The first server block is for HTTP(port 80). Since I want all HTTP requests to be redirected to use HTTPS, we return a HTTP 301(permanent redirect) to our HTTPS server (BTW, HTTPS standard port is 443).

The next server block configures SSL by pointing Nginx to the private key and certificate we created. Now in the settings module of your Django project, do these settings:

import os
SESSION_COOKIE_SECURE = True
STATIC_ROOT = os.path.join(os.path.dirname(os.path.abspath(__file__)), 'static')
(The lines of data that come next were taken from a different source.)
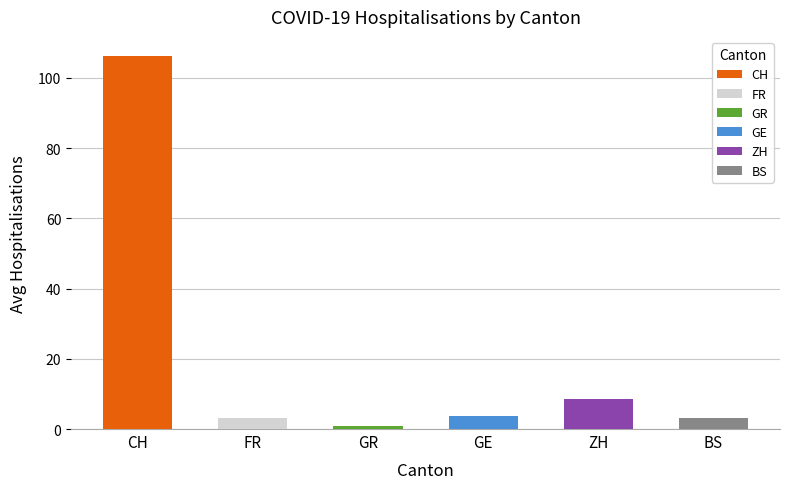

What is the spread (max minus min) of values at 2020-06-11?

101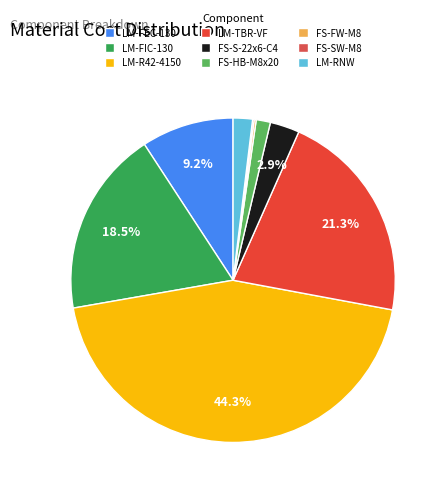

How much of the chart is everything except FS-SW-M8?

99.8%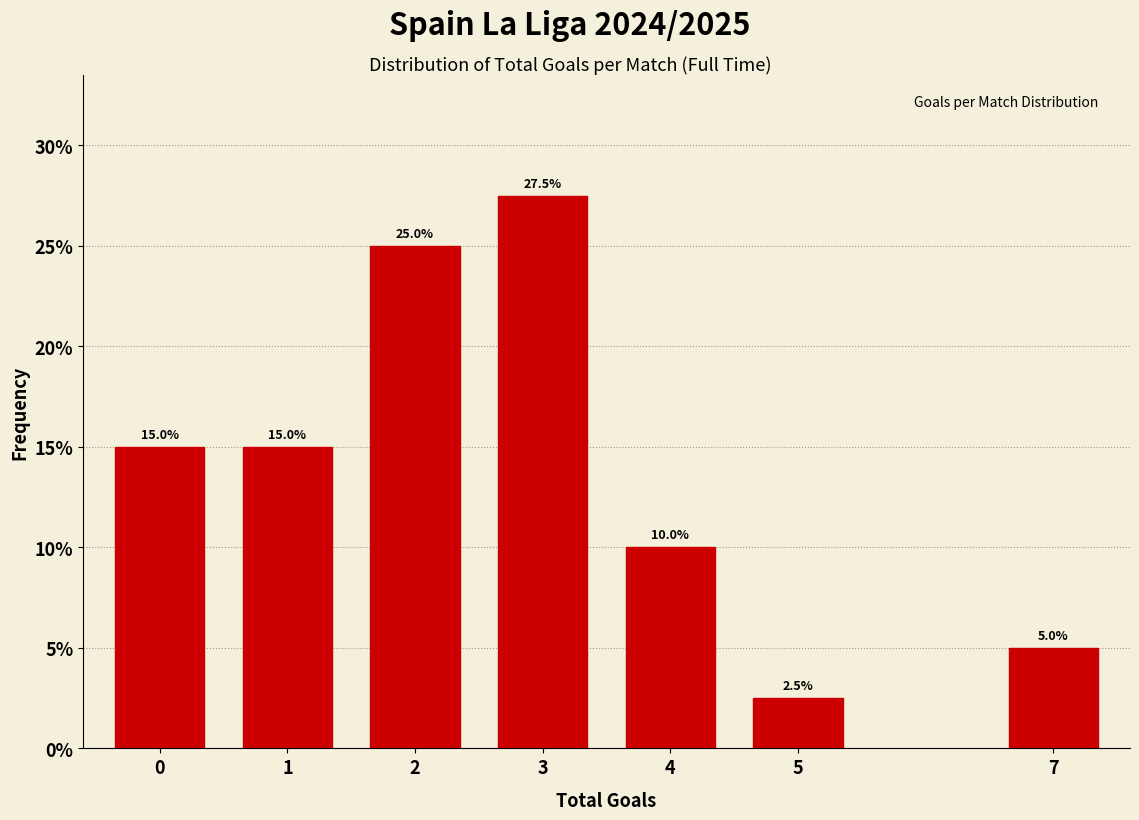

Reading left to right, extract all data points from this chart.

0=15.0	1=15.0	2=25.0	3=27.5	4=10.0	5=2.5	7=5.0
# URL prefix for static files.
# Example: "http://media.lawrence.com/static/"
STATIC_URL = '/static/'

Once that is done, start up Nginx as root(on Fedora):

# service nginx start

If that does not work, simply start nginx:

# nginx

Now, from the virtualenv, start our “program” using supervisorctl:

(dummy)# supervisorctl start dummy

Point your browser to https://localhost/ to see your app working. Note that since the digital certificate we created is self-signed, browsers will typically show a warning when using HTTPS. This is normal. On real production systems using HTTPS, you should get your certificate signed by a CA. It costs some money to get the CA issue a signed certifcate to you, but it is worth it.

That is all there is to deploying a Django app on Nginx + Gunicorn over HTTPS.